Kata-katanya sepertinya mengandung banyak makna:
Meskipun jawabannya tidak resmi tapi, respons Vaden memasuki peringkat pencarian terpanas.
"Haha, mari kita bayangkan ekspresi Presiden Wiltons saat dia pulang untuk berurusan dengan Venia: 'Hubby telah mengambil semua rumor untukmu hari ini, bagaimana kamu akan berterima kasih padaku?'"
"Karena Vaden telah membantah hubungan Venia dan Angga, itu berarti … Angga berbohong?"
"Lagipula, Angga adalah pewaris yang kaya, mengapa dia melepaskan amarahnya pada model yang ramping. Bukankah itu merendahkan dirinya sendiri?"
"Tunggu sebentar, Presiden Wiltons berkata King Wiltons Entertainment akan mengeluarkan bukti. Aku ingin tahu bukti apa itu."
"Aku akhirnya mendengar berita tentang Venia dari mulut Presiden Wiltons. Ya Dewa, peristiwa yang jarang terjadi. Keduanya terlalu low profile …"
"Kita sudah memimpikan nya cukup lama, kapan mereka berdua akan keluar dan memberi kita hadiah? Apakah mereka kekasih? Tolong jangan terlalu ambigu …"
"Duduk dan tunggu konferensi pers king Wiltons Entertainment!"

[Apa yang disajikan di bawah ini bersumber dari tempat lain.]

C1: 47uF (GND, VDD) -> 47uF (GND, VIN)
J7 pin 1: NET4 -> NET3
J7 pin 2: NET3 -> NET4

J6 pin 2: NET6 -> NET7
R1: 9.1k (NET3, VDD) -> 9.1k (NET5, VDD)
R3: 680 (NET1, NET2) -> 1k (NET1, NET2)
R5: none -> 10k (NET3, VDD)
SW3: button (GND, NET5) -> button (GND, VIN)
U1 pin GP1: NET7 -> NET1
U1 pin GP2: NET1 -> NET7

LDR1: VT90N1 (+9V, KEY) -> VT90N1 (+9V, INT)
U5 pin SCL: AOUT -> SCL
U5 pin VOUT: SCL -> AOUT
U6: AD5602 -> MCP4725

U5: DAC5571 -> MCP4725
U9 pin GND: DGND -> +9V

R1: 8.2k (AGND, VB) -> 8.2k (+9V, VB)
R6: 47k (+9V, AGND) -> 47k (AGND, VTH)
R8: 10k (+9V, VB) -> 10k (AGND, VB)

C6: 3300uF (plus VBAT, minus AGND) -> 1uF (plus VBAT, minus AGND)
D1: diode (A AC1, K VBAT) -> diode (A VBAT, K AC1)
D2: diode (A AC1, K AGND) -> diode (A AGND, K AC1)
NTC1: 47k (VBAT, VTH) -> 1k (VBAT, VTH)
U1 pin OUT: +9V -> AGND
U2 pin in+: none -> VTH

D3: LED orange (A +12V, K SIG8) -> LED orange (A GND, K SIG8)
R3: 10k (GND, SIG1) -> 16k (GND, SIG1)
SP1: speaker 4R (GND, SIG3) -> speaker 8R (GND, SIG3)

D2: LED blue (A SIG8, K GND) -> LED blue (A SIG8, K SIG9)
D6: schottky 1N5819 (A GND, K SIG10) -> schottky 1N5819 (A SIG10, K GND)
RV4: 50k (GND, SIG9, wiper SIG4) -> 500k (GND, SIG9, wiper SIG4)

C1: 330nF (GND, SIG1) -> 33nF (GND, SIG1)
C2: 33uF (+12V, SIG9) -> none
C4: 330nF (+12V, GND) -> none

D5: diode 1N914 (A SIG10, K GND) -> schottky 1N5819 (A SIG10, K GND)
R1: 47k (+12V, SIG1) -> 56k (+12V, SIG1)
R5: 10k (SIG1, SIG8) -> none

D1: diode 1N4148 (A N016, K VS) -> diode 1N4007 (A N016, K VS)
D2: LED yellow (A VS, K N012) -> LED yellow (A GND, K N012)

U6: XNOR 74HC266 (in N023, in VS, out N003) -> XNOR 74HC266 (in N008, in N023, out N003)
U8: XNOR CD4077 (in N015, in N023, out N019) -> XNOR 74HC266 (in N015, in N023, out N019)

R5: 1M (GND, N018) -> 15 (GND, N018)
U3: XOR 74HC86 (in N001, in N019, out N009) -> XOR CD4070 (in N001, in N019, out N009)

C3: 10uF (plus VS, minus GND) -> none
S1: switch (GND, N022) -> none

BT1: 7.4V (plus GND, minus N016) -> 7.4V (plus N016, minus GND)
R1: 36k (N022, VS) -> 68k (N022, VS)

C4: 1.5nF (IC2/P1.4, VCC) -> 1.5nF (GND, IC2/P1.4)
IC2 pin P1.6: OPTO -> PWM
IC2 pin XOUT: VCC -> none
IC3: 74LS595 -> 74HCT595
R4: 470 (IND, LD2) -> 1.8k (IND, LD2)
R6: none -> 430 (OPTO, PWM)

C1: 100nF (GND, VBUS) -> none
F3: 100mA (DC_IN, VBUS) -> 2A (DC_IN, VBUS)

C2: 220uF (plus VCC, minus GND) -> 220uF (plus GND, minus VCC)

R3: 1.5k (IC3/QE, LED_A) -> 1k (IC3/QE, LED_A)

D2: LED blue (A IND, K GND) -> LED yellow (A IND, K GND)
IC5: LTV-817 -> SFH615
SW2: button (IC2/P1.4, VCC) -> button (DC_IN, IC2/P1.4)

Sekali lagi internet gempar dengan berita yang berkaitan dengan Venia. Tapi, setelah respon Vaden, penghinaan terhadap Venia menurun. Semua orang sadar bahwa Vaden tidak punya waktu untuk berbicara sampah, apalagi membuat cerita untuk membohongi netizen.
Ini jelas sesuatu yang tidak akan pernah dia lakukan!
Setelah konferensi pers selesai, Vaden kembali ke King Wiltons Entertainment. Dalam perjalanan di mobil, dia menelpon Fangji, "Hubungi Wijaya Entertaintment dan beri tahu Angga untuk menghadiri konferensi pers sore ini jika dia tidak datang, dia akan menghadapi konsekuensinya!" kata Vaden
"Terus, bagaimana dengan Venia? Haruskah kita membawanya juga?"
"Tidak perlu," jawab Vaden dengan nada stabil.
Karena Venia berkata dia muak dengan Angga demi selera istrinya, tidak mungkin dia membiarkan Angga muncul di depan istrinya lagi.
"Oke, aku mengerti … aku akan menanganinya." jawab Fangji
Setelah itu, Vaden menutup teleponnya dan menghubungi Bayu
"Bantu aku membuat akun media sosial pribadi. Aku harus menggunakannya siang ini," Vaden memerintahkan.
Bayu sedikit terkejut; sepertinya Vaden akan membuat langkah besar.
Vaden tidak pernah memiliki media sosial tapi tiba-tiba dia tertarik, apa alasannya?
Dia jelas ingin mengumumkan sesuatu, atau mungkin mengungkapkan sesuatu.
__ADS_1
"Aku mengerti dan akan siap pada saat konferensi pers datang," jawab Bayu cepat.